Fanfare (US) "Five stars: Ensemble playing of the finest quality".
October 13, 2019
Dave Saemann, Fanfare
Playing Bach’s flute sonatas on the recorder is a most satisfying idea. It’s just the sort of change in instruments that the ever practical Bach would agree to. And who wouldn’t want to hear Michala Petri play Bach? This in fact is her second recording of these works. The earlier version featured the great jazz pianist Keith Jarrett on harpsichord. What Jarrett does on that recording is fascinating. As a composer himself, he hears things in the continuo part that most harpsichordists would gloss over. Petri is very good on the previous album. There are places, particularly in BWV 1030 and 1031, where she doesn’t seem entirely comfortable with Jarrett’s pacing. In BWV 1032 and 1033, Petri plays the soprano recorder. There’s no doubt that her mastery of it is tremendous, but I prefer the tenor recorder on the new CD in these works. Even if you possess Petri’s recording with Jarrett, I believe you’ll want to hear this new CD. Petri’s conception has matured, and she truly is the dominant force on this album. The continuo players here blend excellently with her. Having a viola da gambist in addition to a harpsichordist gives the continuo richness and inspiration. Gambist Hille Perl is a serenely beautiful player, and her tone complements Petri on alto and tenor recorders superbly. Perl and Mahan Esfahani on harpsichord mesh their sounds elegantly and with great heart. Here is formidable Bach playing that wears its laurels lightly.

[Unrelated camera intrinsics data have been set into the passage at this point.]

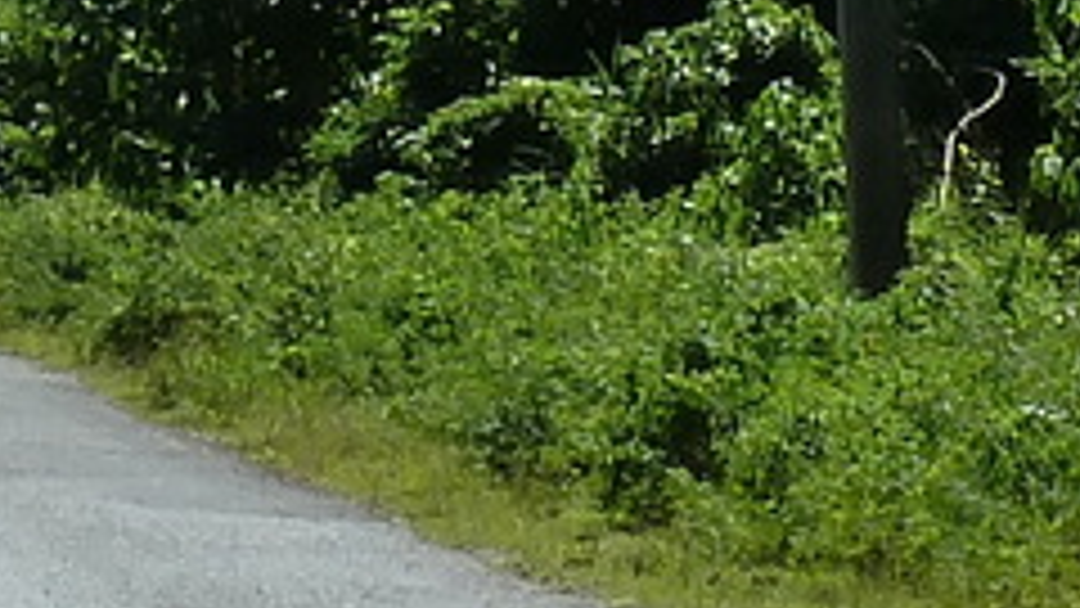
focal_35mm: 349
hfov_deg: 6.2
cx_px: -176
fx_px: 9994
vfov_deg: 3.4
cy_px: -1117
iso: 125
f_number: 5
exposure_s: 1/500
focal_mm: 7.9
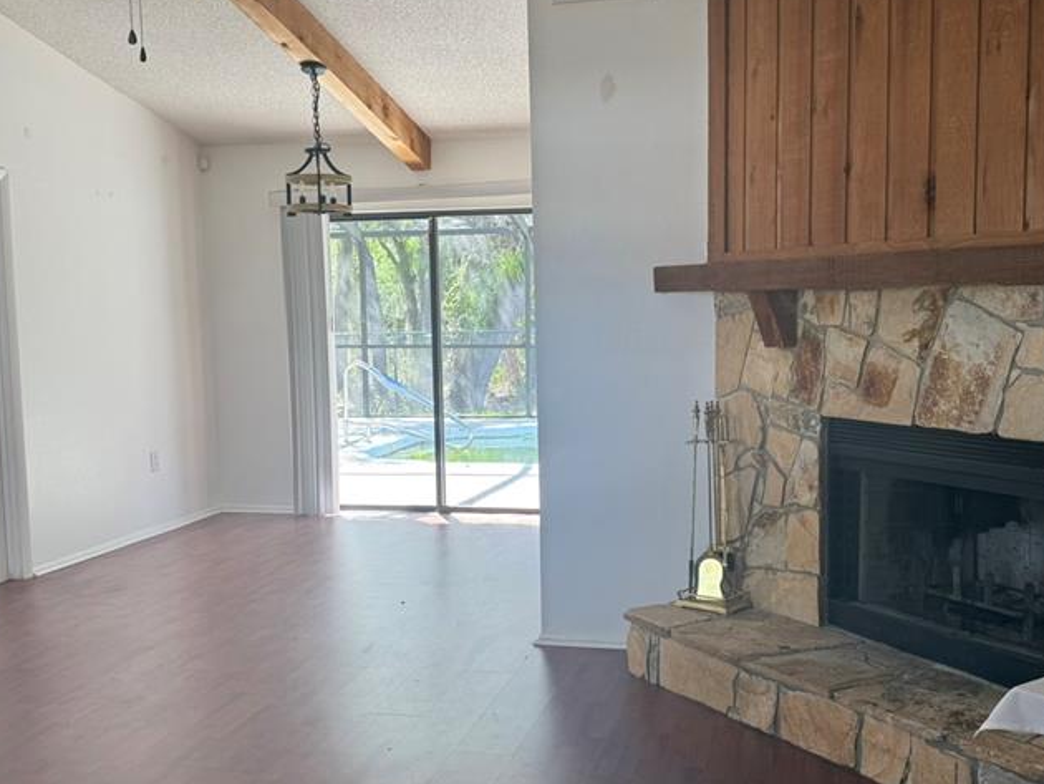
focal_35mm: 39
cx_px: 539
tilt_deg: -5.8
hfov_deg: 47.8
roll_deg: +0.7
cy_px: 428
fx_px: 1177
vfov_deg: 36.8
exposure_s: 1/121
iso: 80
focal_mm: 6.76
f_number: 1.78
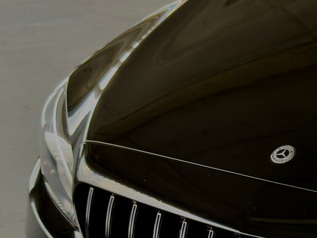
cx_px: 406
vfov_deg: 13.3
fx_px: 989
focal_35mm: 108
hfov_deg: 17.2
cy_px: 296
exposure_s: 1/249
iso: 160
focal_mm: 6.76
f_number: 1.78
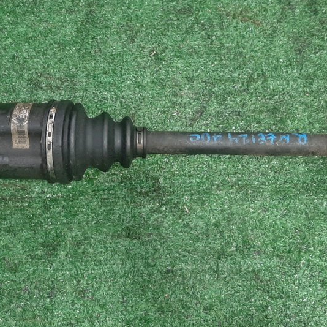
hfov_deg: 27.6
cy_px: 132
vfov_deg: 27.7
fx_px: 663
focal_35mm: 62
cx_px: 123
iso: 173
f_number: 1.7
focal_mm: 3.93
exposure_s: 1/25
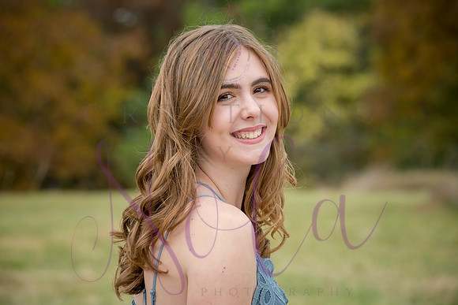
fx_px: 1718
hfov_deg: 15.2
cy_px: 152
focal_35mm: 135
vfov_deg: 10.2
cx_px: 229
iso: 800
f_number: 8
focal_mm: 135
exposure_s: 1/320
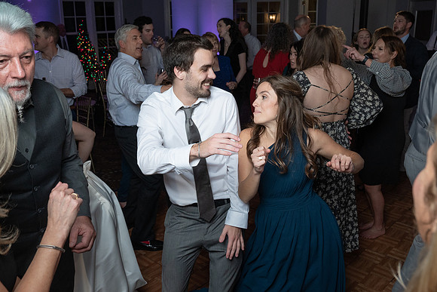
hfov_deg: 54.4
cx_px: 196
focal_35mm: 35
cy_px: 131
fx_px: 424
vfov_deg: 37.9
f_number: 5.6
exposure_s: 1/200
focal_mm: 29
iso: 2000
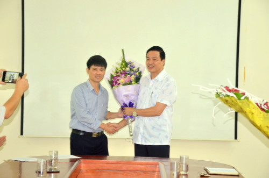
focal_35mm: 93
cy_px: 89
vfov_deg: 14.6
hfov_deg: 22.0
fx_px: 693
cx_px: 134
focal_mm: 62
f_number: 5.3
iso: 1000
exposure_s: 1/60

Three of the sonatas have been transposed into new keys to accommodate the recorder. They sound just fine. In the three sonatas played on tenor recorder, Petri uses one type of recorder in slow movements for its expressivity and tone color, while using different tenor recorders for the fast and, as she says, “light running” movements. Mahan Esfahani’s harpsichord is copied after a 1710 model, but with a carbon fiber composite soundboard for more stable tuning and increased volume. The opening Andante of BWV 1030 is the longest movement on the disc. Its scope is truly symphonic, as the textures from wind, string, and keyboard instruments present an orchestral range of sound. Perl’s pizzicato playing here is delectable, presenting a creamy plucked tone that offers Petri an elegant background. The Siciliano of BWV 1031 may remind you a little of “Sheep May Safely Graze.” Esfahani’s playing here is especially elegant, providing a noble context for Petri’s warm rendition. The Allegro of BWV 1032 shows the performers really cooking, sending the listener’s heartbeat racing while espousing the lightest touch. In the two minuets of BWV 1033, the players choose stately tempos that recall the French Baroque. For me, BWV 1034 is the highlight of the album. In its opening movement, Perl and Petri have what’s virtually a duet accompanied by Esfahani, stressing the autumnal nature of the two ladies’ instruments. The third movement begins with a ravishing plucked solo by Perl, changing to bowed notes discreetly accompanied by Esfahani, leading to Petri’s warm yet plaintive playing alongside Perl’s heartrending sounds. BWV 1035’s Siciliano features affecting duets for Petri and Perl, displaying a kind of empathy for each other that almost is sisterly.
The stereo sound engineering is beautifully blended and slightly recessed, presenting a gorgeous chamber music atmosphere. I was unable to listen to the surround sound program. My favorite performance of these works on the modern flute is by Laurel Zucker. Michala Petri’s artistic maturation is strongly on display here. This is Bach you will return to over and over. Highly recommended.